Whereupon he turned to H.M.

"I want you to accept these," he said, very gravely pressing the shears into H.M.'s hand and closing the fingers round them, "as a small souvenir. I may not see you again for some time."

And then, fully dressed, Manning dived head first into the pool.

H.M. stood motionless.

For once Sir Henry Merrivale, the Old Maestro, had been caught off balance: clean-bowled by something he hadn't expected. His face seemed to distend, and his eyes bulged behind the big spectacles.

Manning's Panama hat somewhat coquettishly, floated up to the surface of the water. One of his cork-soled shoes followed.

Out of the pool, almost at the feet of Cy and H.M. where they stood at midpoint along its side, appeared the sputtering and blinking face of Howard Betterton, who clutched blindly at the handrail.

At the same moment, on the other side, Jean Manning and Davis shot up out of the water side by side, holding themselves with rigid arms and hands on the handrail, knocking their heads together happily.
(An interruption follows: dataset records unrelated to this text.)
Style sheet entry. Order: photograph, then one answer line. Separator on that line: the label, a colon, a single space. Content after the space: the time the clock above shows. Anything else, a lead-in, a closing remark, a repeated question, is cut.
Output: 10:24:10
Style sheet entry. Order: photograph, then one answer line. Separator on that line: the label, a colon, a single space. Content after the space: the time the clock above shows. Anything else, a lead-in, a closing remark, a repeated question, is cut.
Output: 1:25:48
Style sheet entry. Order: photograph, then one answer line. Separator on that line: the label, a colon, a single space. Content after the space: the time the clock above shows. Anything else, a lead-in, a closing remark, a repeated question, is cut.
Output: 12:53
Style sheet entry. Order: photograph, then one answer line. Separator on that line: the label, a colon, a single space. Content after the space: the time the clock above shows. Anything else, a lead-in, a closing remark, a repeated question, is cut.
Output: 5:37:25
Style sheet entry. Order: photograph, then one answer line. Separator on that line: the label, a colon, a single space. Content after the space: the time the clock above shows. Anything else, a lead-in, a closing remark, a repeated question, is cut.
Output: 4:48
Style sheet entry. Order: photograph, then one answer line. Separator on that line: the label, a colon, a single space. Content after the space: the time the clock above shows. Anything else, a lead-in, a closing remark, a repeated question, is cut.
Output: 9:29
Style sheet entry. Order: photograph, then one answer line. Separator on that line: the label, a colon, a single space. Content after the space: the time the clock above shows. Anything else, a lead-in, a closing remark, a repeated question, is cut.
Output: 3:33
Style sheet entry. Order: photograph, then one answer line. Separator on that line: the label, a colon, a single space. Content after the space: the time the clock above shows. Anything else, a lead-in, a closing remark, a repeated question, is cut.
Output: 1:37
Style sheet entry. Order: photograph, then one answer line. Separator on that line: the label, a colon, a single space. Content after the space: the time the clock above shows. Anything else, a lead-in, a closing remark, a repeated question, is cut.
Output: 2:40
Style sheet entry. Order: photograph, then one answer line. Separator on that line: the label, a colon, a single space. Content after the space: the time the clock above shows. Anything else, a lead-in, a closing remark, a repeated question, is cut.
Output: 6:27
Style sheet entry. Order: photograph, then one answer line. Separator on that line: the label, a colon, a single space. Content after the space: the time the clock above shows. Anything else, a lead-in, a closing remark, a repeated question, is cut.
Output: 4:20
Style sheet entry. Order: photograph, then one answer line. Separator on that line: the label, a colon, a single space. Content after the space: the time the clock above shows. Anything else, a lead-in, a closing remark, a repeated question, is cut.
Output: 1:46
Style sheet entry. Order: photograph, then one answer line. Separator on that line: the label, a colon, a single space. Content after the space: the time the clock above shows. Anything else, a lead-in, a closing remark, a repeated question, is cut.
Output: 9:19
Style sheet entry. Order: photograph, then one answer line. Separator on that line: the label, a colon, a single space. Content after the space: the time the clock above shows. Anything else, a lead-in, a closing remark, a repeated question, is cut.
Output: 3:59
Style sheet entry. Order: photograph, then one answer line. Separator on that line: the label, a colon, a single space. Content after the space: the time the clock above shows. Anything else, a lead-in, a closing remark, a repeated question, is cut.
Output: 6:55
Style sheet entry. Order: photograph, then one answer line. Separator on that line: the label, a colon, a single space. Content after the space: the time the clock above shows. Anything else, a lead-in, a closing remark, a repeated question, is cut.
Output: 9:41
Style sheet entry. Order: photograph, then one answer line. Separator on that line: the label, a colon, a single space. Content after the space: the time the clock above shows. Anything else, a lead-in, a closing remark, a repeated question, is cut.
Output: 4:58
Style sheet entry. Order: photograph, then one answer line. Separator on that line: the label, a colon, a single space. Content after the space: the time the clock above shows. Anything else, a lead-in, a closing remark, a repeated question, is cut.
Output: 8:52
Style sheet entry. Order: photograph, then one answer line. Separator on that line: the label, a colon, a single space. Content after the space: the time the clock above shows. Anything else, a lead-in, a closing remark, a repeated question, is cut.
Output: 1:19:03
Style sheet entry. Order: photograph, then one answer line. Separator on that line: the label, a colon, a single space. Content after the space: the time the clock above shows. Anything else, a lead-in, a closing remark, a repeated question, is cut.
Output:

"Time to get out Mr. Betterton!" Jean called over her shoulder.

Obviously none of the swimmers had heard the police sirens, or seen Manning's dive. Jean and Davis, sending water flying as they swept up on land, started to trot down the wide path towards the bathing huts just as Manning's water-darkened alpaca coat floated to the surface, followed by his trousers.

Howard Betterton plucked at Cy's bare ankle.

"It seemed to me," Betterton gasped, "that something rather naked-looking shot past me as I was exploring the depths. I was just wondering ..."

"Get out of that pool!" Cy yelled at him. "Get out of that pool!"

He looked up. Jean and Davis, who a glance told him were not yet at the end of the path, had already turned and were trotting back. Jean was removing her cap, shaking out the yellow hair, and Davis wiping the wet hair from his eyes.

Betterton, whirling water like a beaver, struggled up and sat down with a plonk on the coping, his feet in the pool.

Jean and Davis had stopped on the coping, looking round. At the same moment, Crystal Manning—her beach robe looking like a dark and flowered kimono—appeared at the southern end of the pool.

Then, suddenly, everybody realized what had happened.

The agitated water glittered under a firier sun. By some freak of movement, a cork-soled shoe floated on either side of the Panama hat, as though representing Manning himself. His other clothes, now including a sodden silk scarf and a pair of underpants, floated round them.

Five pairs of eyes were fixed on the clothes. Only H.M., whose gaze had been travelling round the edges of the oblong pool since the first, did not watch the clothes. But six persons stood motionless, as though paralyzed, in a hollow of silence.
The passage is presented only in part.